Two decay paths for calculation of nuclear matrix element of neutrinoless double-beta decay using quasiparticle random-phase approximation

TL;DR

This paper compares two decay path methods for calculating the nuclear matrix element of neutrinoless double-beta decay using QRPA, revealing their differences and proposing a modified approach for consistency.

Contribution

It introduces a modified QRPA method incorporating proton-neutron pairing to achieve consistent nuclear matrix elements across decay paths.

Findings

The two decay path methods yield inequivalent NMEs due to different many-body correlations.

Introducing proton-neutron pairing interaction aligns the NMEs from both methods.

The modified approach is validated as a consistent calculation method.

Abstract

It is possible to employ virtual decay paths, including two-particle transfer, to calculate the nuclear matrix element of neutrinoless double-beta decay under the closure approximation, in addition to the true double-beta path. In the quasiparticle random-phase approximation (QRPA) approach, it is necessary to introduce the product wave functions of the like-particle and proton-neutron QRPA ground states, for achieving consistency between the calculations of the true and virtual paths.

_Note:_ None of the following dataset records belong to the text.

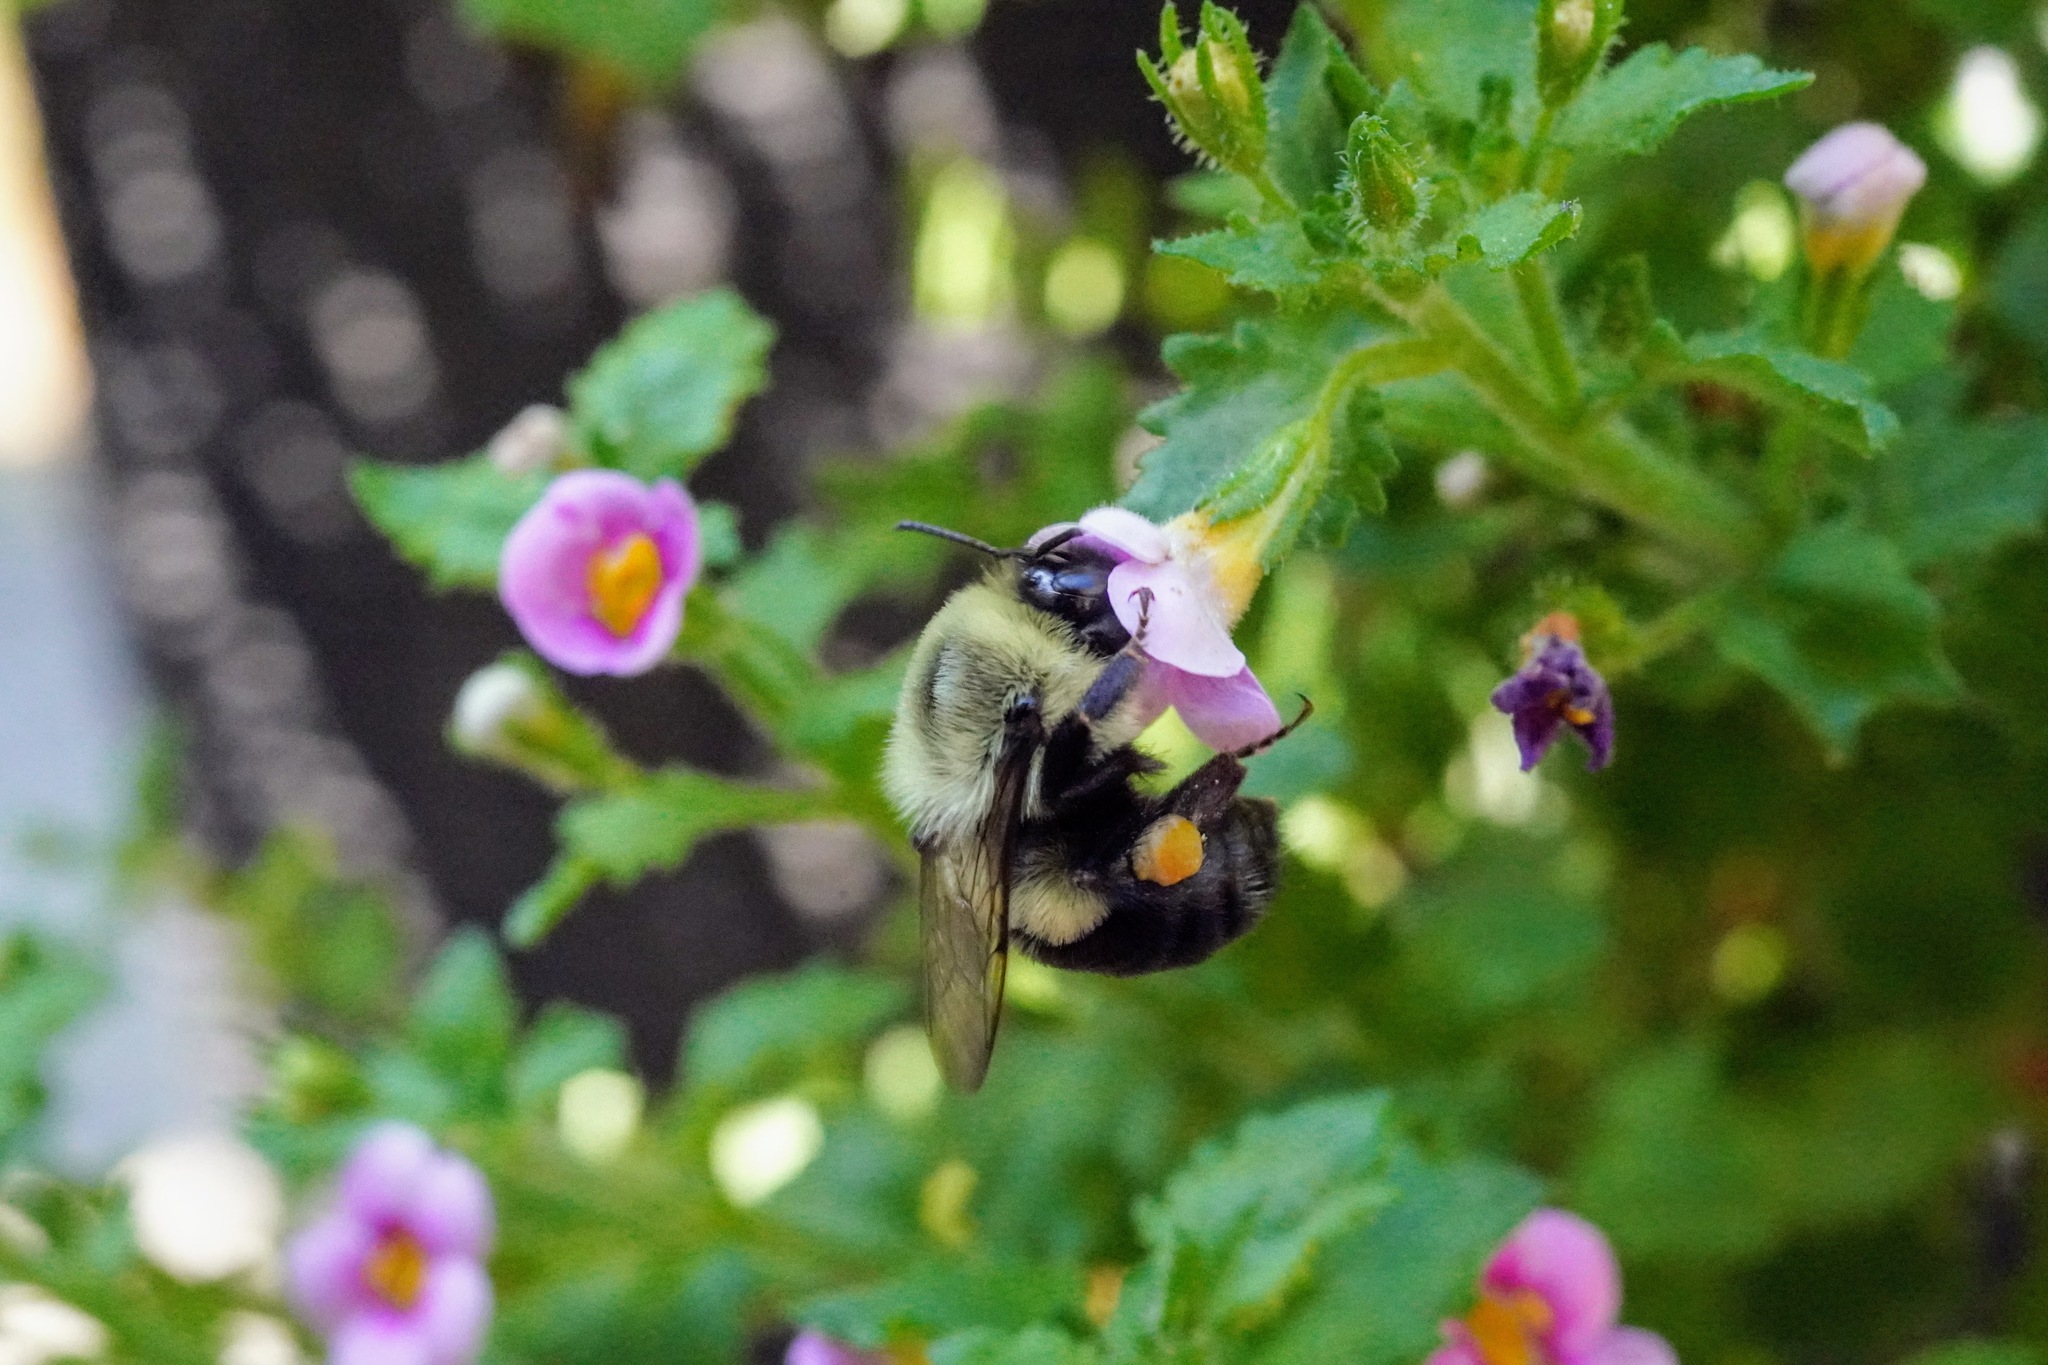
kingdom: Animalia
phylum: Arthropoda
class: Insecta
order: Hymenoptera
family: Apidae
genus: Bombus
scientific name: Bombus impatiens
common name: Common eastern bumble bee
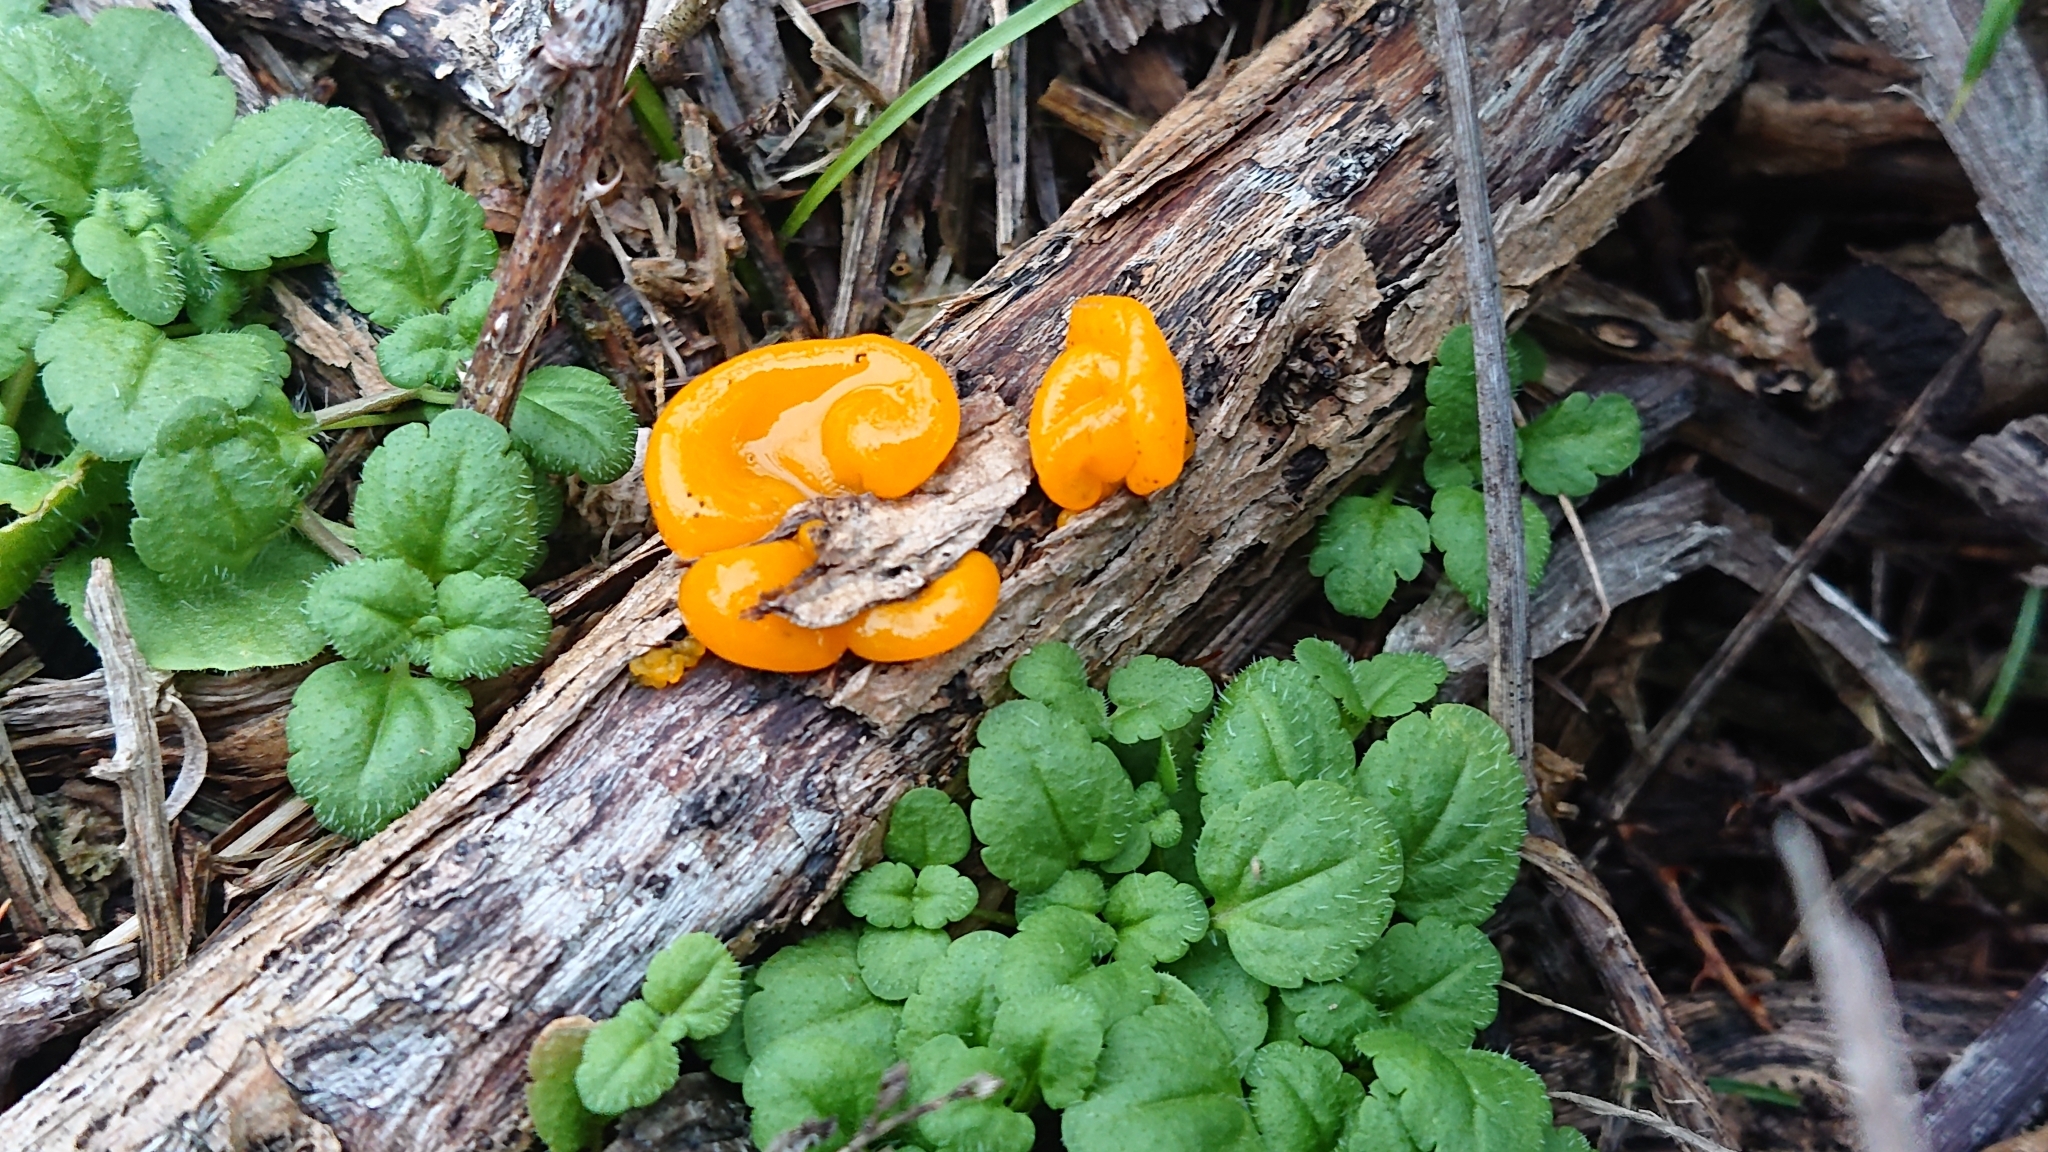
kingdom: Fungi
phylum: Basidiomycota
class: Tremellomycetes
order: Tremellales
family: Tremellaceae
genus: Tremella
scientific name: Tremella mesenterica
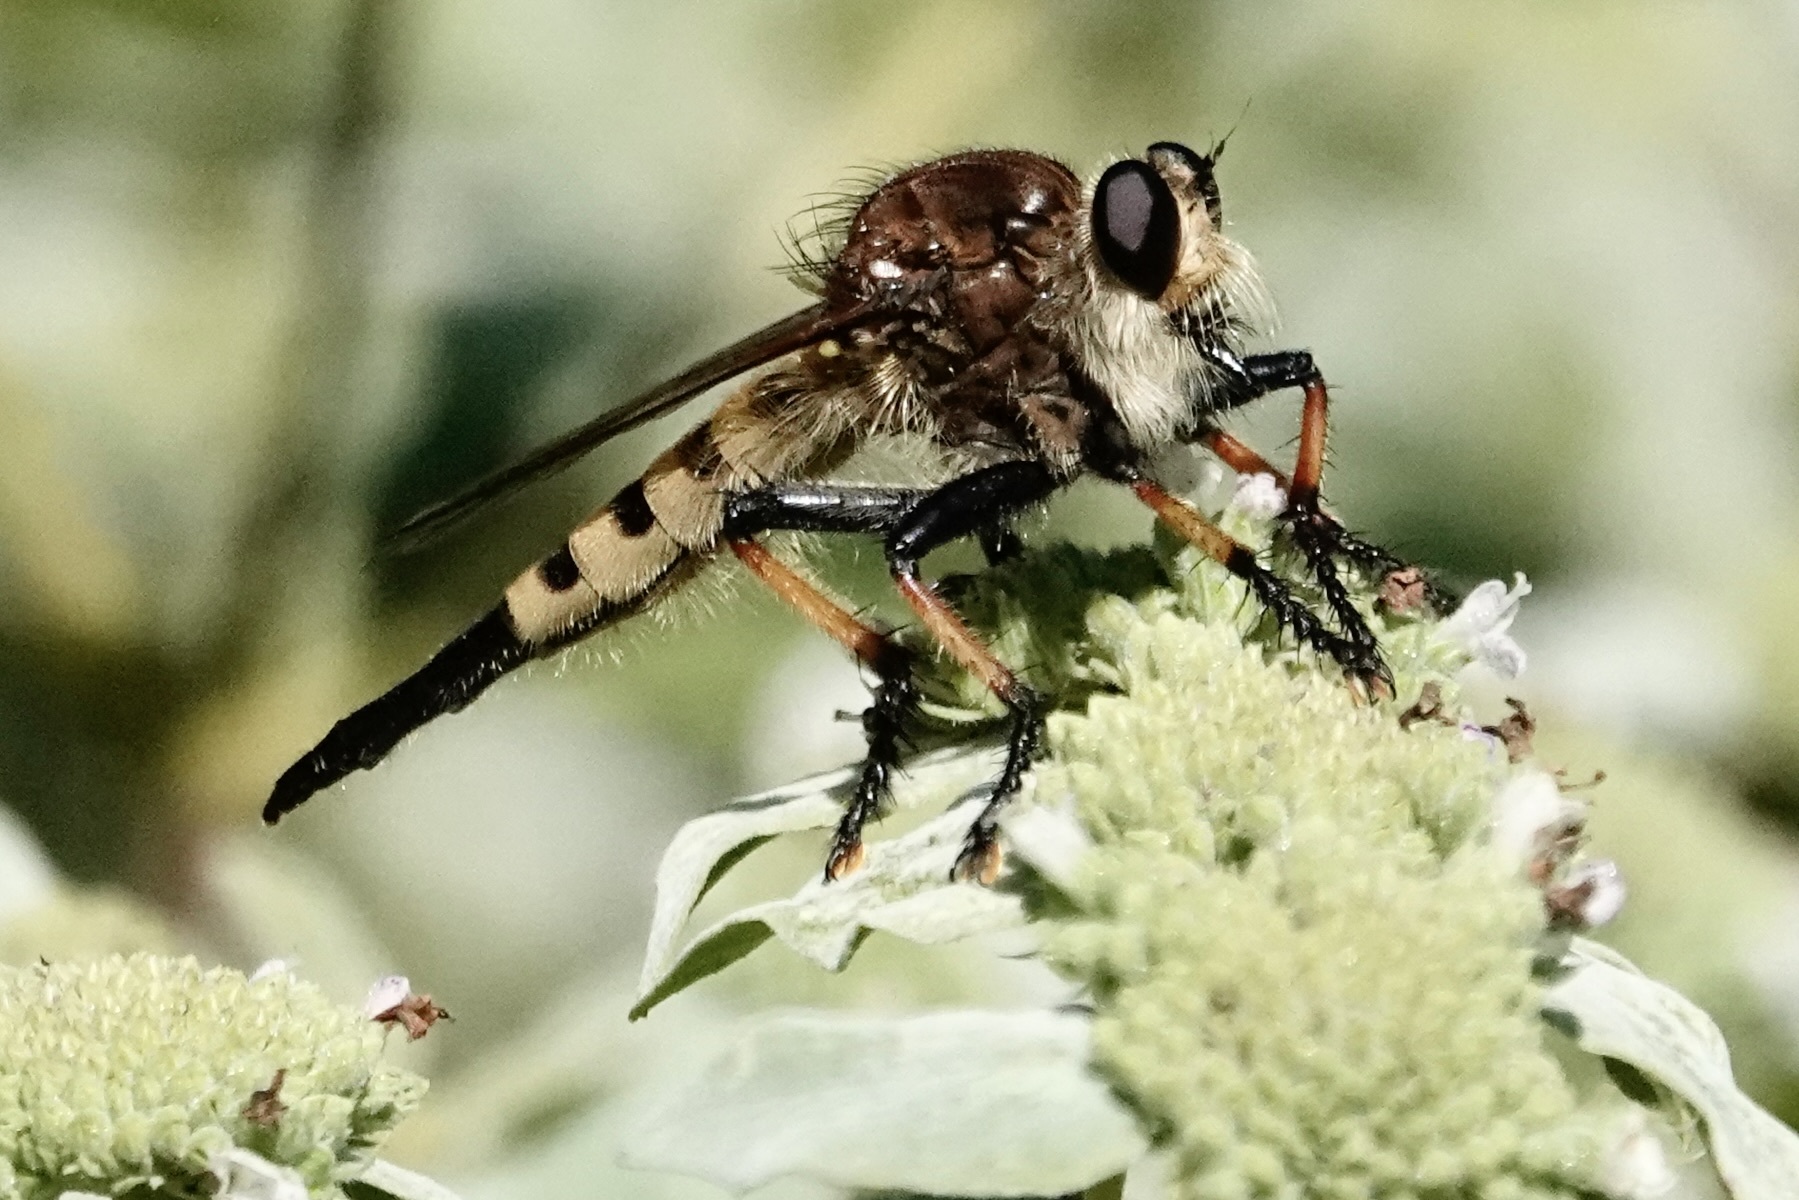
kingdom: Animalia
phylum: Arthropoda
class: Insecta
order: Diptera
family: Asilidae
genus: Promachus
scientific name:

Using these different paths, the problem of whether or not these two methods give equivalent nuclear matrix elements (NME) is investigated. It is found that the two results are inequivalent, resulting from the different many-body correlations included in the two QRPA methods, i.e., the use of the product wave functions alone is not sufficient. The author proposes introduction of the proton-neutron pairing interaction with an adequate strength in the double-beta-path method, which carries less many-body correlations without this supplemental interaction, for obtaining the NME equivalent to that of the two-particle-transfer-path method. The validity of the proposed modified approach is examined.